## Study material
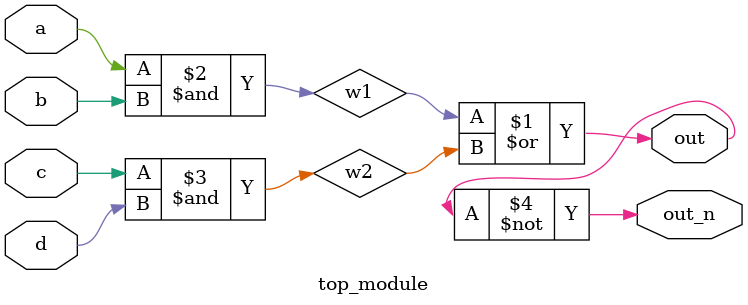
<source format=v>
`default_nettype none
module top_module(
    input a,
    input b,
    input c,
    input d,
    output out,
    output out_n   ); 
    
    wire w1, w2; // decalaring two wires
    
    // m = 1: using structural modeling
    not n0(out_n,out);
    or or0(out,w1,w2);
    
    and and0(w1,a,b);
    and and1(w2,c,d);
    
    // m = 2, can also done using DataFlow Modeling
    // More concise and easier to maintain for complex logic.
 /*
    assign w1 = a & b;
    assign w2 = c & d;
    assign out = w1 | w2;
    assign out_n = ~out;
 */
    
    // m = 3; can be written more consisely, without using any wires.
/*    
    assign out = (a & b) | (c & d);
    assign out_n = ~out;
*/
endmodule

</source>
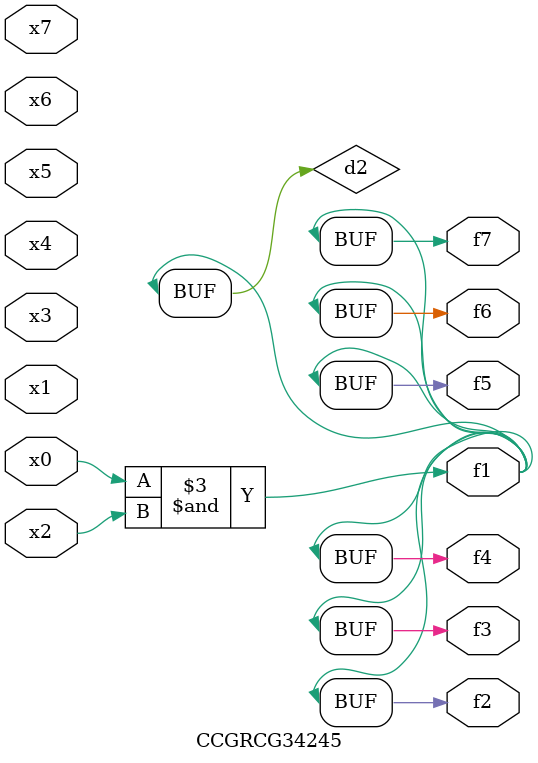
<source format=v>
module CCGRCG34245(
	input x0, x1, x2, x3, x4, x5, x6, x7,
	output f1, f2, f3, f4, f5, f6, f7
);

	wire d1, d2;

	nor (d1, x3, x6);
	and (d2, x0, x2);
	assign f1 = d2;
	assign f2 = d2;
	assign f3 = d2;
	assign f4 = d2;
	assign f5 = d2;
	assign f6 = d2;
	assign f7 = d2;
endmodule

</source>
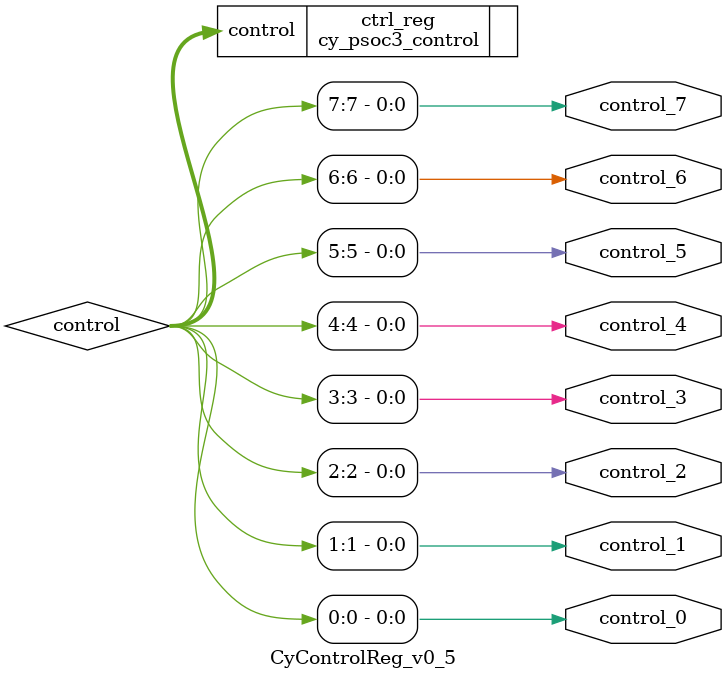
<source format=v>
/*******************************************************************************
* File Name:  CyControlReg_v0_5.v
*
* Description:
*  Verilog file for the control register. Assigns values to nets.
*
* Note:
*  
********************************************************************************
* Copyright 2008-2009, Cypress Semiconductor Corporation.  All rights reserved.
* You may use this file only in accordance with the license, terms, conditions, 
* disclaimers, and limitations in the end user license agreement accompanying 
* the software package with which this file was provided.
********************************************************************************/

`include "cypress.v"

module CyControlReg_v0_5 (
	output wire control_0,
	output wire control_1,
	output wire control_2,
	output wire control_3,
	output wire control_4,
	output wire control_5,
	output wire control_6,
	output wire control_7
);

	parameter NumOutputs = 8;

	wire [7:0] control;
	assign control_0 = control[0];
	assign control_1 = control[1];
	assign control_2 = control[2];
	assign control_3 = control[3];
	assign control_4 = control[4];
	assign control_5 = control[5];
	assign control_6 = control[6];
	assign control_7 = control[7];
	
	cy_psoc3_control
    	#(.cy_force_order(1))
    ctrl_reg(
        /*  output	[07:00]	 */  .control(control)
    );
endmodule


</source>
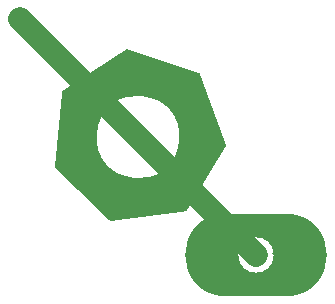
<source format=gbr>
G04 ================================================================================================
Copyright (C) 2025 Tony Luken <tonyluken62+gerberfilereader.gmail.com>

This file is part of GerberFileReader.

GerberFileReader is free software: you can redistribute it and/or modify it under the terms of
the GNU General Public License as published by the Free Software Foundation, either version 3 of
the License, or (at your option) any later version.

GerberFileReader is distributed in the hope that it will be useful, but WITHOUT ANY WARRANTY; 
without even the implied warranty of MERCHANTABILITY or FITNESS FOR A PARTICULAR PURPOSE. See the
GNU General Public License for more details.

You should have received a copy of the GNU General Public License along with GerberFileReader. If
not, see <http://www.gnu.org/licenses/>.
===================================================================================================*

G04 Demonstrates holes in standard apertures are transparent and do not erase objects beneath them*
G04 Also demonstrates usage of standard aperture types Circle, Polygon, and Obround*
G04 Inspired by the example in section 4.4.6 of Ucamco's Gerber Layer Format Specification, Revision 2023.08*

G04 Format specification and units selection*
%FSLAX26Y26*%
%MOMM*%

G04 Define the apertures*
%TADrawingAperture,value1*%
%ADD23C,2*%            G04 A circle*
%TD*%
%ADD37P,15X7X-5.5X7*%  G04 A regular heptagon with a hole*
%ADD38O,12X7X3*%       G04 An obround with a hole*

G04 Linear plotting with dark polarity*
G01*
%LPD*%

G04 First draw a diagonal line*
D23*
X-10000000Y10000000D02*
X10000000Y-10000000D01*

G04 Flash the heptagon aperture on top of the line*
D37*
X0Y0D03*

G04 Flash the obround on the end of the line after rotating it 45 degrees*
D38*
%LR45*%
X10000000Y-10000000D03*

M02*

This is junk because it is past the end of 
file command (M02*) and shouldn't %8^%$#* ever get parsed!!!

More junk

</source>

...

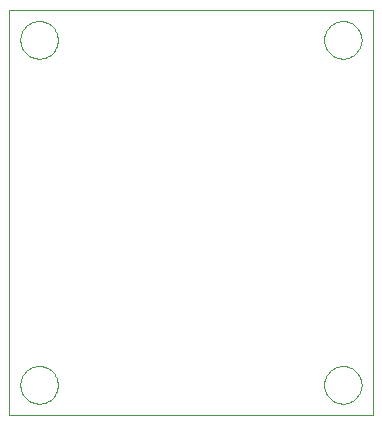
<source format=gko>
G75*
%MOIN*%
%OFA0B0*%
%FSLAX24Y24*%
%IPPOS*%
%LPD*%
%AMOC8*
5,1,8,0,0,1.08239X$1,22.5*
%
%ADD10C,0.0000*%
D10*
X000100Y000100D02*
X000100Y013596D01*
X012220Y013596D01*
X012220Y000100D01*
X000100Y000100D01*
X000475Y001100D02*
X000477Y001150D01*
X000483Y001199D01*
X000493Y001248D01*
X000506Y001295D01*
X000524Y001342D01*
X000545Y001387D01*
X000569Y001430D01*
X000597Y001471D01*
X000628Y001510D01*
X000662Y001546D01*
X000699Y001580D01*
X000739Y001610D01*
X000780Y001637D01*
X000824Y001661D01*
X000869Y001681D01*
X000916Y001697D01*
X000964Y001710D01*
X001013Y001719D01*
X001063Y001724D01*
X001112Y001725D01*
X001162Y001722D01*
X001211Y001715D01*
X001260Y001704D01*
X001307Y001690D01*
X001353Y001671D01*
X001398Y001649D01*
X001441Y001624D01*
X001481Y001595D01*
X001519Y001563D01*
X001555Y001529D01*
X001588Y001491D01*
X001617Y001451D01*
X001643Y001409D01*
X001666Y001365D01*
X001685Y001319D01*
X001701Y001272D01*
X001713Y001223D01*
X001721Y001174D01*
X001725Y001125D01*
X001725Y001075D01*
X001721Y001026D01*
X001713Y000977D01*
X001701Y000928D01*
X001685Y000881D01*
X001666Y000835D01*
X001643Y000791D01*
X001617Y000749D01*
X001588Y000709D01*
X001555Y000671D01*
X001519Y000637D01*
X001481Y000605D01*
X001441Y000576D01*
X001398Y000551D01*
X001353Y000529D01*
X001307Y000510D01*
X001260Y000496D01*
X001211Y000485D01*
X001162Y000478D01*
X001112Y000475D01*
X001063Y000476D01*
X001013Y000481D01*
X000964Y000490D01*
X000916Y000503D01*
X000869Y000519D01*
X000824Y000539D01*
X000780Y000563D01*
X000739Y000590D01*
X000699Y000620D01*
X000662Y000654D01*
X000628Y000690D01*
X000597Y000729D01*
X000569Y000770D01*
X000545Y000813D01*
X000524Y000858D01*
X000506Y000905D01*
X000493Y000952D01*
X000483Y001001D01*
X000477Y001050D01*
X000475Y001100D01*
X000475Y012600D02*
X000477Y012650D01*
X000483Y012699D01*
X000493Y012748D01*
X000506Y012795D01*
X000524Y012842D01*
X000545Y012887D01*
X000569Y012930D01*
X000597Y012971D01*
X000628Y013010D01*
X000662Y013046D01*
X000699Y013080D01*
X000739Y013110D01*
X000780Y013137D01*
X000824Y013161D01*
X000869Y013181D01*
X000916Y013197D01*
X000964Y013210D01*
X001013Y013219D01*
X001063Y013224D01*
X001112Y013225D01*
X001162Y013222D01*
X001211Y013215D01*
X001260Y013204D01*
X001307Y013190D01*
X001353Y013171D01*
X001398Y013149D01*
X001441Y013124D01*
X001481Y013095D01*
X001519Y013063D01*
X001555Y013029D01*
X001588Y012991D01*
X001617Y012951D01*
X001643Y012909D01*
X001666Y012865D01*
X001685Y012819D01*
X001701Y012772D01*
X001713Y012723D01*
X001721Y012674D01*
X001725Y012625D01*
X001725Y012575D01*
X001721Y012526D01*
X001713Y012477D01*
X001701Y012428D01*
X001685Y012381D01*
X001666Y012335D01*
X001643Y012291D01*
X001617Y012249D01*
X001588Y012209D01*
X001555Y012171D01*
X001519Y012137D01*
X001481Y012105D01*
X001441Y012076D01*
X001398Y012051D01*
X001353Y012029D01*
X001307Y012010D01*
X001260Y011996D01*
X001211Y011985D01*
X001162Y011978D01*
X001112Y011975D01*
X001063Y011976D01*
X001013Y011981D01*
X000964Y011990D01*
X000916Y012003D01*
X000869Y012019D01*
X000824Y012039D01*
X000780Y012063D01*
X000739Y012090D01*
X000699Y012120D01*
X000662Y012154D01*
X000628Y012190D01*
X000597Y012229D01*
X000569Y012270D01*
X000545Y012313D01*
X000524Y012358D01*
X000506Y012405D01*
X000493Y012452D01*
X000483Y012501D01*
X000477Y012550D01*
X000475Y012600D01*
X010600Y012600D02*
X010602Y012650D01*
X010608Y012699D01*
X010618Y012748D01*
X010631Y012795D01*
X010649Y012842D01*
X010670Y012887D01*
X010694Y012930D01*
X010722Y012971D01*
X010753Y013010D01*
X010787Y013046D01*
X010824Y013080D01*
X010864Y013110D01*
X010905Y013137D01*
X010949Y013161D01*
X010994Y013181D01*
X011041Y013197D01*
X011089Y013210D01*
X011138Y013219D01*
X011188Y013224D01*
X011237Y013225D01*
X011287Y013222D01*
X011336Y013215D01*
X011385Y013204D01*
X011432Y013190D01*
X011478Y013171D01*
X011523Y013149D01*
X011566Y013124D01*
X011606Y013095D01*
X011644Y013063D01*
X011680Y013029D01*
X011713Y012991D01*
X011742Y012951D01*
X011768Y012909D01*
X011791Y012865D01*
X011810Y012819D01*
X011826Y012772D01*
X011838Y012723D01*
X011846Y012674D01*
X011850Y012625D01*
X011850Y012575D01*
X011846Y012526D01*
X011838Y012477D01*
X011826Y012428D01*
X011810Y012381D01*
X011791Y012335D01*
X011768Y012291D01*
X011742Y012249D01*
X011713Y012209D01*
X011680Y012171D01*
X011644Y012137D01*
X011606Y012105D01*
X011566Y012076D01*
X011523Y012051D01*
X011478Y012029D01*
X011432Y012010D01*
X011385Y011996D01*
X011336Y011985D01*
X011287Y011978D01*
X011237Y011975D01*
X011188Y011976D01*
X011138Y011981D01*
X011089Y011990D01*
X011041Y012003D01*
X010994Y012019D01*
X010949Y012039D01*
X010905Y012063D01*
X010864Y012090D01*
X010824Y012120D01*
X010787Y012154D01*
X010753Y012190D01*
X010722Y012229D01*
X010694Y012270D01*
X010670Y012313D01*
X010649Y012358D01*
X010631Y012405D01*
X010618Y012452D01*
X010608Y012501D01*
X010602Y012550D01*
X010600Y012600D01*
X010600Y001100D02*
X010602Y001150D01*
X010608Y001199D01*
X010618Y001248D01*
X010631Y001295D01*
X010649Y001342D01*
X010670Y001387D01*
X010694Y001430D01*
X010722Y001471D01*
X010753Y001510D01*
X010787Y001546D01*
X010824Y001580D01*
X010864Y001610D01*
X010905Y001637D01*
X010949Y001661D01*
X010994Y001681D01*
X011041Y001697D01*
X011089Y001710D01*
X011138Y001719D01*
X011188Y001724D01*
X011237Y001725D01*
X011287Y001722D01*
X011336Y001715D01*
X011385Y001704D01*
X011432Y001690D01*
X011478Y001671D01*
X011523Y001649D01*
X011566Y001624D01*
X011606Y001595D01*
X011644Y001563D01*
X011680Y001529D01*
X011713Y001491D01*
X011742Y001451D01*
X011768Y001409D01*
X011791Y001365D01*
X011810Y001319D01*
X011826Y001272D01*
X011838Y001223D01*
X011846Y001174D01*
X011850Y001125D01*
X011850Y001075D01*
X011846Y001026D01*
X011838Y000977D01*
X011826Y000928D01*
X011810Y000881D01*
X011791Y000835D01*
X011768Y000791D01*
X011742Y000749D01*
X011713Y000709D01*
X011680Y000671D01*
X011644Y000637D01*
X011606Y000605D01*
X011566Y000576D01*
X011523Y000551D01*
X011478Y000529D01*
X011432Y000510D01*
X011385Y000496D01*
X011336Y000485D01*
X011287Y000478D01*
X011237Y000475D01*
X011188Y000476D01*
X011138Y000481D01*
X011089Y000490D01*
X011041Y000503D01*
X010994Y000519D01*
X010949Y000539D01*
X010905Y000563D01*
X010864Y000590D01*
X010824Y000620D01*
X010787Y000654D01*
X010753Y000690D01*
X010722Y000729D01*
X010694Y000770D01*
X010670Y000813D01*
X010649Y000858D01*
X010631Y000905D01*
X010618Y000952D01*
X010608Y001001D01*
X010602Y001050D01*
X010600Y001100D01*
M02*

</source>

## Task instructions
Filter the entries down to the lines with the word "General" in them.

## Task result
the GNU General Public License as published by the Free Software Foundation, either version 3 of
GNU General Public License for more details.
You should have received a copy of the GNU General Public License along with GerberFileReader. If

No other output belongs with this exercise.